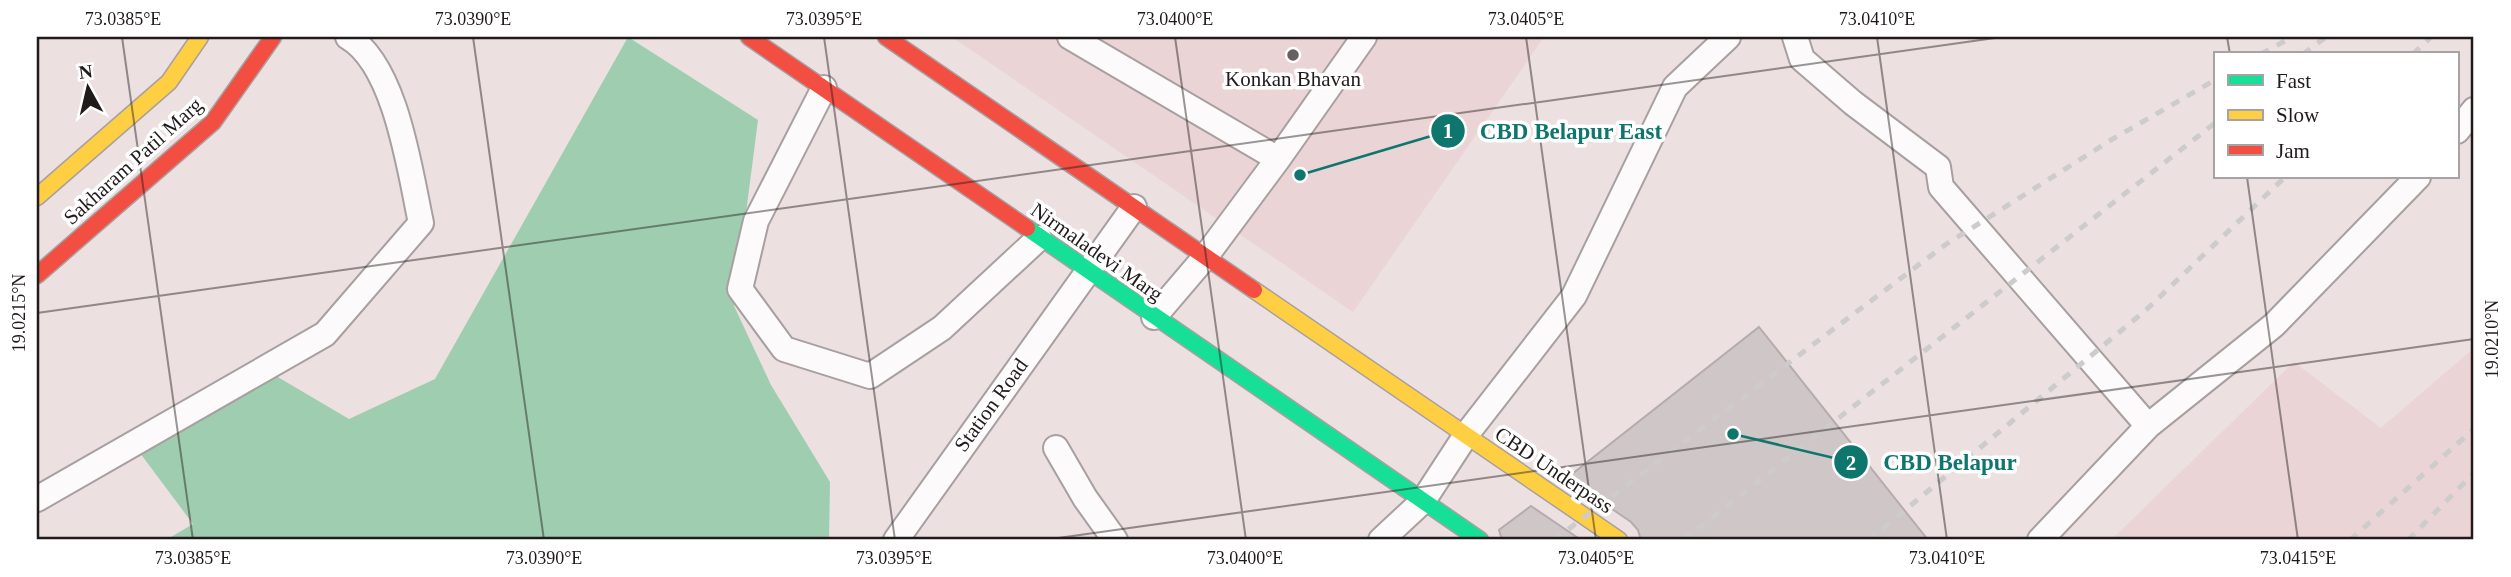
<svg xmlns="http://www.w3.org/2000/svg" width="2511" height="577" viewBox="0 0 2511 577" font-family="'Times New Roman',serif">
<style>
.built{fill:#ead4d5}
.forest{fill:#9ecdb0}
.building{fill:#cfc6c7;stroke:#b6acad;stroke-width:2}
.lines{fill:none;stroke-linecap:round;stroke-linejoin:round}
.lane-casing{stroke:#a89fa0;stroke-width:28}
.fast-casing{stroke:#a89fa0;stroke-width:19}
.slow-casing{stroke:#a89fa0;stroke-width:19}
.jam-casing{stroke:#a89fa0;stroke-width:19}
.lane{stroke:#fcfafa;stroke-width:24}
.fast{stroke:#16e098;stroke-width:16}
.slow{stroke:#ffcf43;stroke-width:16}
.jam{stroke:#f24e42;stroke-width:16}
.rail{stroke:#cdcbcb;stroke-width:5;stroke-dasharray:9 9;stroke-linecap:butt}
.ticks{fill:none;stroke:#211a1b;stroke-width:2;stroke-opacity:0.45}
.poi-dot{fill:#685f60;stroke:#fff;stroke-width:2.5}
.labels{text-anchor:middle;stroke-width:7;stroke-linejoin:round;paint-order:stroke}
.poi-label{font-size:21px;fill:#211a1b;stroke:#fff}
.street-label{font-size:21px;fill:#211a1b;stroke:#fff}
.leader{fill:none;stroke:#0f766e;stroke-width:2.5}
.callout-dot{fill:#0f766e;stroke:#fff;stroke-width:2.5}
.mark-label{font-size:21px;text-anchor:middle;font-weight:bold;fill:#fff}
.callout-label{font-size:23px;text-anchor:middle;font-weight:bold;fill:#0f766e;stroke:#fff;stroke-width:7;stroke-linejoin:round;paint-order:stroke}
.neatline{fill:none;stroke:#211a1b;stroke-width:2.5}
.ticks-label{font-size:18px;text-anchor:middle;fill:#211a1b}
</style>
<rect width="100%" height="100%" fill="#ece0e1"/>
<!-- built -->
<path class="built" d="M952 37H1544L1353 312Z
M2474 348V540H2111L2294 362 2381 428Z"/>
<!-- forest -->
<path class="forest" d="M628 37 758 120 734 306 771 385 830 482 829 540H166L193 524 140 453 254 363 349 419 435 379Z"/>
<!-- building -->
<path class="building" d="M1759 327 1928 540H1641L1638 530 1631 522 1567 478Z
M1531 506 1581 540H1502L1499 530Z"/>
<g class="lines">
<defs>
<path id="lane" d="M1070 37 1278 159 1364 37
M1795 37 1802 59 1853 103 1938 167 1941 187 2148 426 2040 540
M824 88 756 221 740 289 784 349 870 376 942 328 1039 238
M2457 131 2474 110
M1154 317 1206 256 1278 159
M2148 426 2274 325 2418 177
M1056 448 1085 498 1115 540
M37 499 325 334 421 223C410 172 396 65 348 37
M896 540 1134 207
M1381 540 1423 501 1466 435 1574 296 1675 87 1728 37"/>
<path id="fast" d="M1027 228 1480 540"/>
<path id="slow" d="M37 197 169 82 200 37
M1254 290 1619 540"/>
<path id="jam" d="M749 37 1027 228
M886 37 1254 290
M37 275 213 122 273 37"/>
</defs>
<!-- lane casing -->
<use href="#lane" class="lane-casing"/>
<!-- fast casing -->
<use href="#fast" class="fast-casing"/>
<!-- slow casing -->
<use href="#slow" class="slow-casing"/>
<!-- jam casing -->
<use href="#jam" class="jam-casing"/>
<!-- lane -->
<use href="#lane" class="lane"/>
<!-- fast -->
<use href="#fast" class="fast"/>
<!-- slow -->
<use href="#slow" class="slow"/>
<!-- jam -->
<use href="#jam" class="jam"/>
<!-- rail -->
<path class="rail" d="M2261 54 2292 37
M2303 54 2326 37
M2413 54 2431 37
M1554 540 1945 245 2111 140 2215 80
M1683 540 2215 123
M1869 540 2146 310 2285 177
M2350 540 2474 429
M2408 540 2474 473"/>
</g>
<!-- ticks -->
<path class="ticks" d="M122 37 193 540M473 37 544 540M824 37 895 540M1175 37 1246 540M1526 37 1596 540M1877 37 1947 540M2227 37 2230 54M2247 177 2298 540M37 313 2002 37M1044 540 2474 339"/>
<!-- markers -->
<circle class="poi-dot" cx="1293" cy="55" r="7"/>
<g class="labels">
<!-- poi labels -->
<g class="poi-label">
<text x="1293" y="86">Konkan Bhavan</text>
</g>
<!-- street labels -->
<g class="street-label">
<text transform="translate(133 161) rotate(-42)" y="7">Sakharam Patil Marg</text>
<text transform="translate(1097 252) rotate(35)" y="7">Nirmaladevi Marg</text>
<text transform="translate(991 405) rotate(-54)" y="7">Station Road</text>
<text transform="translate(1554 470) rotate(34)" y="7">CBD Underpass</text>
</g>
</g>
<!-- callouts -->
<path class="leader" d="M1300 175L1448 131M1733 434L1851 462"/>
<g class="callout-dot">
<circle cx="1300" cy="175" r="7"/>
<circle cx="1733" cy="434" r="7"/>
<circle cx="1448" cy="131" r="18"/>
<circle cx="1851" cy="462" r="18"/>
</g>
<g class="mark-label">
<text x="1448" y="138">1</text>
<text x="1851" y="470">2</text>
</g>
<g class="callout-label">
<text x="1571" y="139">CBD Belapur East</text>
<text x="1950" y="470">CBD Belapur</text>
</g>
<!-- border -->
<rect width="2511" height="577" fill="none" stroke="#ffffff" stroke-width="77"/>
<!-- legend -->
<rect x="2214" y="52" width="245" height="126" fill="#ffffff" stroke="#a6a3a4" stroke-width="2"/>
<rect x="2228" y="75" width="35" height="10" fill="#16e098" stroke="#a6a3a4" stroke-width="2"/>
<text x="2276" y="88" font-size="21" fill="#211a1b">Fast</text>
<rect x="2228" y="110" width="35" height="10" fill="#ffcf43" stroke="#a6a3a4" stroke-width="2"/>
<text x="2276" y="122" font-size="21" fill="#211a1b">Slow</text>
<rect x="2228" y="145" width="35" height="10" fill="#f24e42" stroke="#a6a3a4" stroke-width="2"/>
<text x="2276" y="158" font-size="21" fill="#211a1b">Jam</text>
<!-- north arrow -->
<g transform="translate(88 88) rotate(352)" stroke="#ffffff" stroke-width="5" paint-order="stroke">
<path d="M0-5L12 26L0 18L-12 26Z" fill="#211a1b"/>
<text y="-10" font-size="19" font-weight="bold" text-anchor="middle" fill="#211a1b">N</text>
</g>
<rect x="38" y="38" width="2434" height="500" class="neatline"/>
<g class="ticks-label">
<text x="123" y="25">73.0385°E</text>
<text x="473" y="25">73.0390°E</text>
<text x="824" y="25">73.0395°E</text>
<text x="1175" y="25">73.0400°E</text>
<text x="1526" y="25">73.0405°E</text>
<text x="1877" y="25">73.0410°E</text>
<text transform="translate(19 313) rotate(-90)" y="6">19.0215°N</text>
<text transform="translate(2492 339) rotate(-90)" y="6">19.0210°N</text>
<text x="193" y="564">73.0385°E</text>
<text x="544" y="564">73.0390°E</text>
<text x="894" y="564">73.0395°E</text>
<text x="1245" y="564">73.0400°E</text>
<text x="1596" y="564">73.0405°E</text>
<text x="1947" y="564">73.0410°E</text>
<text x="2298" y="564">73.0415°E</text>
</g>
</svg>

WHAT NEEDS TO BE DONE: Produce an exact copy of each line of data, skipping embedded images.

SOLUTION TO THE PROBLEM:
<svg xmlns="http://www.w3.org/2000/svg" width="2511" height="577" viewBox="0 0 2511 577" font-family="'Times New Roman',serif">
<style>
.built{fill:#ead4d5}
.forest{fill:#9ecdb0}
.building{fill:#cfc6c7;stroke:#b6acad;stroke-width:2}
.lines{fill:none;stroke-linecap:round;stroke-linejoin:round}
.lane-casing{stroke:#a89fa0;stroke-width:28}
.fast-casing{stroke:#a89fa0;stroke-width:19}
.slow-casing{stroke:#a89fa0;stroke-width:19}
.jam-casing{stroke:#a89fa0;stroke-width:19}
.lane{stroke:#fcfafa;stroke-width:24}
.fast{stroke:#16e098;stroke-width:16}
.slow{stroke:#ffcf43;stroke-width:16}
.jam{stroke:#f24e42;stroke-width:16}
.rail{stroke:#cdcbcb;stroke-width:5;stroke-dasharray:9 9;stroke-linecap:butt}
.ticks{fill:none;stroke:#211a1b;stroke-width:2;stroke-opacity:0.45}
.poi-dot{fill:#685f60;stroke:#fff;stroke-width:2.5}
.labels{text-anchor:middle;stroke-width:7;stroke-linejoin:round;paint-order:stroke}
.poi-label{font-size:21px;fill:#211a1b;stroke:#fff}
.street-label{font-size:21px;fill:#211a1b;stroke:#fff}
.leader{fill:none;stroke:#0f766e;stroke-width:2.5}
.callout-dot{fill:#0f766e;stroke:#fff;stroke-width:2.5}
.mark-label{font-size:21px;text-anchor:middle;font-weight:bold;fill:#fff}
.callout-label{font-size:23px;text-anchor:middle;font-weight:bold;fill:#0f766e;stroke:#fff;stroke-width:7;stroke-linejoin:round;paint-order:stroke}
.neatline{fill:none;stroke:#211a1b;stroke-width:2.5}
.ticks-label{font-size:18px;text-anchor:middle;fill:#211a1b}
</style>
<rect width="100%" height="100%" fill="#ece0e1"/>
<!-- built -->
<path class="built" d="M952 37H1544L1353 312Z
M2474 348V540H2111L2294 362 2381 428Z"/>
<!-- forest -->
<path class="forest" d="M628 37 758 120 734 306 771 385 830 482 829 540H166L193 524 140 453 254 363 349 419 435 379Z"/>
<!-- building -->
<path class="building" d="M1759 327 1928 540H1641L1638 530 1631 522 1567 478Z
M1531 506 1581 540H1502L1499 530Z"/>
<g class="lines">
<defs>
<path id="lane" d="M1070 37 1278 159 1364 37
M1795 37 1802 59 1853 103 1938 167 1941 187 2148 426 2040 540
M824 88 756 221 740 289 784 349 870 376 942 328 1039 238
M2457 131 2474 110
M1154 317 1206 256 1278 159
M2148 426 2274 325 2418 177
M1056 448 1085 498 1115 540
M37 499 325 334 421 223C410 172 396 65 348 37
M896 540 1134 207
M1381 540 1423 501 1466 435 1574 296 1675 87 1728 37"/>
<path id="fast" d="M1027 228 1480 540"/>
<path id="slow" d="M37 197 169 82 200 37
M1254 290 1619 540"/>
<path id="jam" d="M749 37 1027 228
M886 37 1254 290
M37 275 213 122 273 37"/>
</defs>
<!-- lane casing -->
<use href="#lane" class="lane-casing"/>
<!-- fast casing -->
<use href="#fast" class="fast-casing"/>
<!-- slow casing -->
<use href="#slow" class="slow-casing"/>
<!-- jam casing -->
<use href="#jam" class="jam-casing"/>
<!-- lane -->
<use href="#lane" class="lane"/>
<!-- fast -->
<use href="#fast" class="fast"/>
<!-- slow -->
<use href="#slow" class="slow"/>
<!-- jam -->
<use href="#jam" class="jam"/>
<!-- rail -->
<path class="rail" d="M2261 54 2292 37
M2303 54 2326 37
M2413 54 2431 37
M1554 540 1945 245 2111 140 2215 80
M1683 540 2215 123
M1869 540 2146 310 2285 177
M2350 540 2474 429
M2408 540 2474 473"/>
</g>
<!-- ticks -->
<path class="ticks" d="M122 37 193 540M473 37 544 540M824 37 895 540M1175 37 1246 540M1526 37 1596 540M1877 37 1947 540M2227 37 2230 54M2247 177 2298 540M37 313 2002 37M1044 540 2474 339"/>
<!-- markers -->
<circle class="poi-dot" cx="1293" cy="55" r="7"/>
<g class="labels">
<!-- poi labels -->
<g class="poi-label">
<text x="1293" y="86">Konkan Bhavan</text>
</g>
<!-- street labels -->
<g class="street-label">
<text transform="translate(133 161) rotate(-42)" y="7">Sakharam Patil Marg</text>
<text transform="translate(1097 252) rotate(35)" y="7">Nirmaladevi Marg</text>
<text transform="translate(991 405) rotate(-54)" y="7">Station Road</text>
<text transform="translate(1554 470) rotate(34)" y="7">CBD Underpass</text>
</g>
</g>
<!-- callouts -->
<path class="leader" d="M1300 175L1448 131M1733 434L1851 462"/>
<g class="callout-dot">
<circle cx="1300" cy="175" r="7"/>
<circle cx="1733" cy="434" r="7"/>
<circle cx="1448" cy="131" r="18"/>
<circle cx="1851" cy="462" r="18"/>
</g>
<g class="mark-label">
<text x="1448" y="138">1</text>
<text x="1851" y="470">2</text>
</g>
<g class="callout-label">
<text x="1571" y="139">CBD Belapur East</text>
<text x="1950" y="470">CBD Belapur</text>
</g>
<!-- border -->
<rect width="2511" height="577" fill="none" stroke="#ffffff" stroke-width="77"/>
<!-- legend -->
<rect x="2214" y="52" width="245" height="126" fill="#ffffff" stroke="#a6a3a4" stroke-width="2"/>
<rect x="2228" y="75" width="35" height="10" fill="#16e098" stroke="#a6a3a4" stroke-width="2"/>
<text x="2276" y="88" font-size="21" fill="#211a1b">Fast</text>
<rect x="2228" y="110" width="35" height="10" fill="#ffcf43" stroke="#a6a3a4" stroke-width="2"/>
<text x="2276" y="122" font-size="21" fill="#211a1b">Slow</text>
<rect x="2228" y="145" width="35" height="10" fill="#f24e42" stroke="#a6a3a4" stroke-width="2"/>
<text x="2276" y="158" font-size="21" fill="#211a1b">Jam</text>
<!-- north arrow -->
<g transform="translate(88 88) rotate(352)" stroke="#ffffff" stroke-width="5" paint-order="stroke">
<path d="M0-5L12 26L0 18L-12 26Z" fill="#211a1b"/>
<text y="-10" font-size="19" font-weight="bold" text-anchor="middle" fill="#211a1b">N</text>
</g>
<rect x="38" y="38" width="2434" height="500" class="neatline"/>
<g class="ticks-label">
<text x="123" y="25">73.0385°E</text>
<text x="473" y="25">73.0390°E</text>
<text x="824" y="25">73.0395°E</text>
<text x="1175" y="25">73.0400°E</text>
<text x="1526" y="25">73.0405°E</text>
<text x="1877" y="25">73.0410°E</text>
<text transform="translate(19 313) rotate(-90)" y="6">19.0215°N</text>
<text transform="translate(2492 339) rotate(-90)" y="6">19.0210°N</text>
<text x="193" y="564">73.0385°E</text>
<text x="544" y="564">73.0390°E</text>
<text x="894" y="564">73.0395°E</text>
<text x="1245" y="564">73.0400°E</text>
<text x="1596" y="564">73.0405°E</text>
<text x="1947" y="564">73.0410°E</text>
<text x="2298" y="564">73.0415°E</text>
</g>
</svg>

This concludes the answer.